Alone in the Dark ist weder Remaster noch Remake. Dieses Survival-Horror-Spiel ist eine Neuinterpretation des 32 Jahre alten Originals. Selber Schauplatz, selbe Charaktere, selbes Story-Grundgerüst mit Abweichungen. Leider aber auch mit hakeligen Kämpfen und nervigen Rätseln. Und vor allem der wichtigste Aspekt kommt im Survival-Horror-Spiel viel zu kurz. Wir haben die PS5-Version getestet.
Zwei Hollywood-Stars sind die spielbaren Charaktere
Das Original von Alone in the Dark ist ein Klassiker. Es hat im 3D-Bereich die Vorarbeit für viele weitere Survival-Horror-Spiele geleistet. Ob für Resident Evil, Silent Hill oder Dead Space.
Bedauerlicherweise hat kein weiteres Spiel im Universum von Alone in the Dark den Meilenstein-Status des Originals von 1992 erreicht. An diesem Fakt ändert auch das zeitgemäße Alone in the Dark aus 2024 wenig. So viel schonmal vorweg.
Während der Introsequenz führt euch das Spiel von Hersteller THQ Nordic und Entwickler Pieces Interactive in die Geschichte ein. In einem Auto der 1920er-Jahre fahrt ihr zu zweit durch eine ländliche Region in Louisiana.

## Kurze Aufgabe
Welche Version von Alone in the Dark wurde laut der ausgewählten Passage getestet?

## Bereitgestellte Zeilen

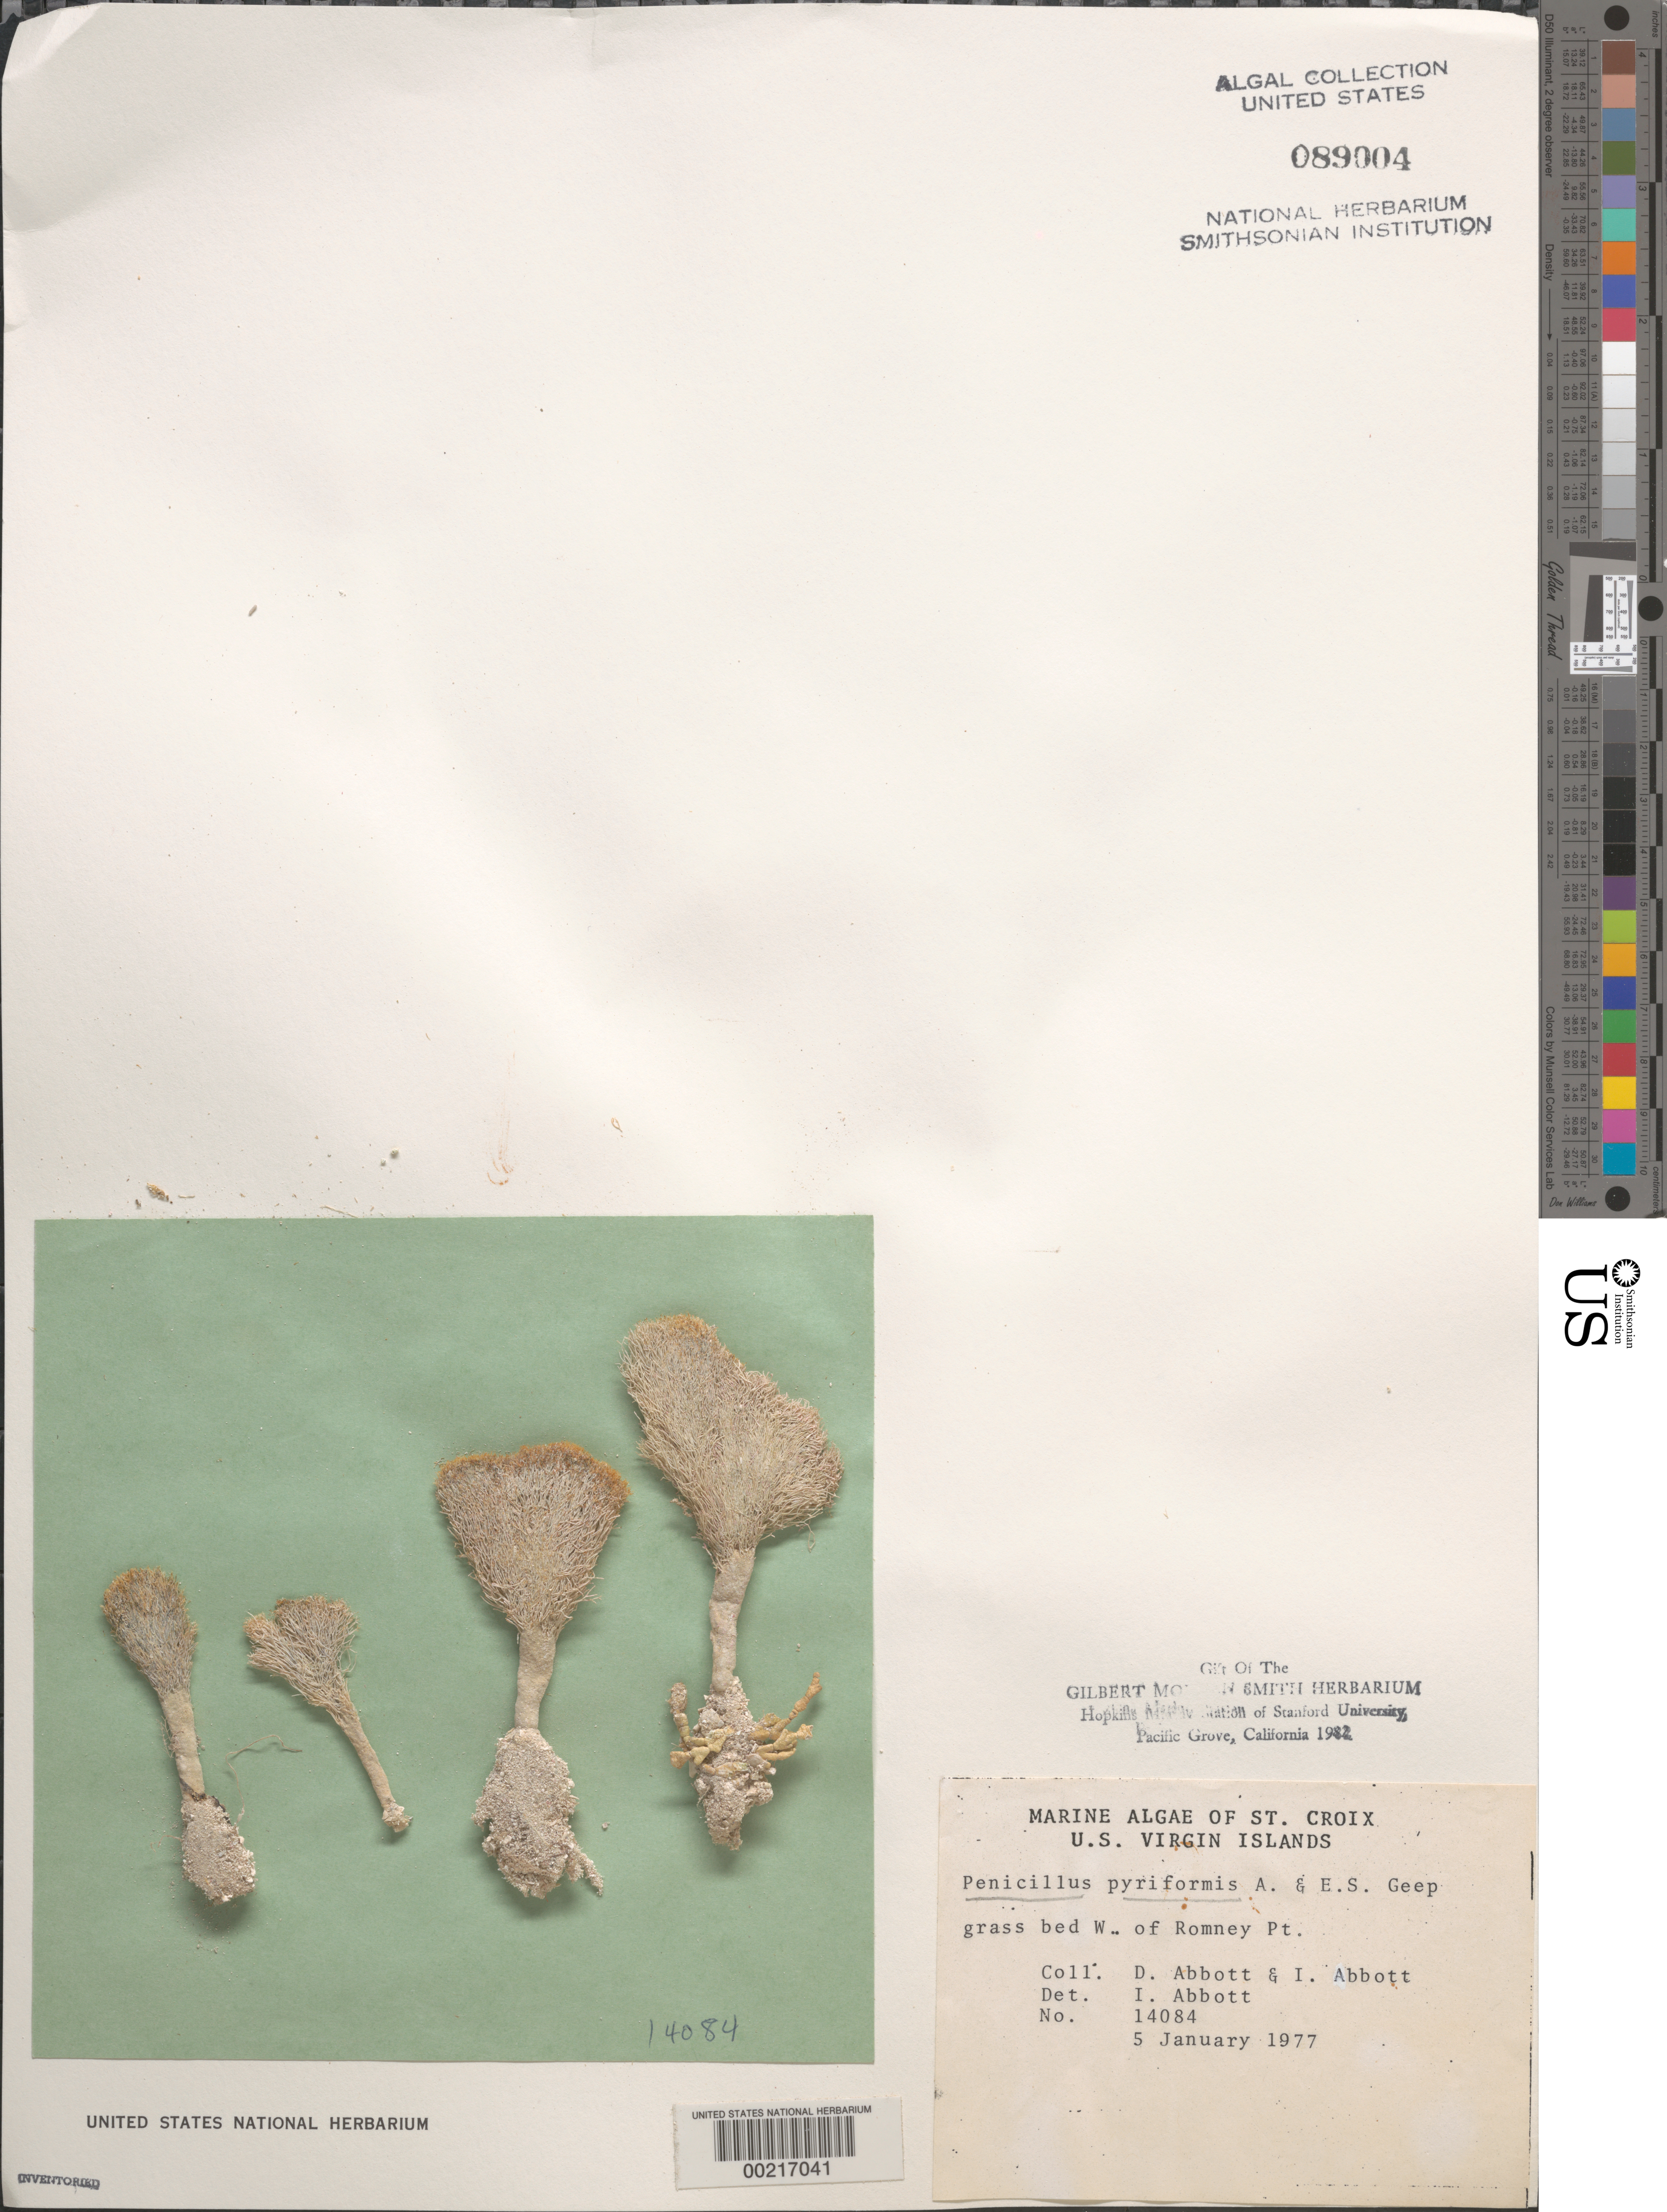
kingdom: Plantae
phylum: Chlorophyta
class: Ulvophyceae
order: Bryopsidales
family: Udoteaceae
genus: Penicillus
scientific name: Penicillus pyriformis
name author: A. Gepp & E. Gepp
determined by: Abbott, Isabella A.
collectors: D. P. Abbott & I. A. Abbott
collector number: IAA 14084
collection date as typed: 05 Jan 1977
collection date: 1977-01-05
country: U.S. Virgin Islands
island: St. Croix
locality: West of Romney Point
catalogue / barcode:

## Lösung der Aufgabe
Die PS5-Version.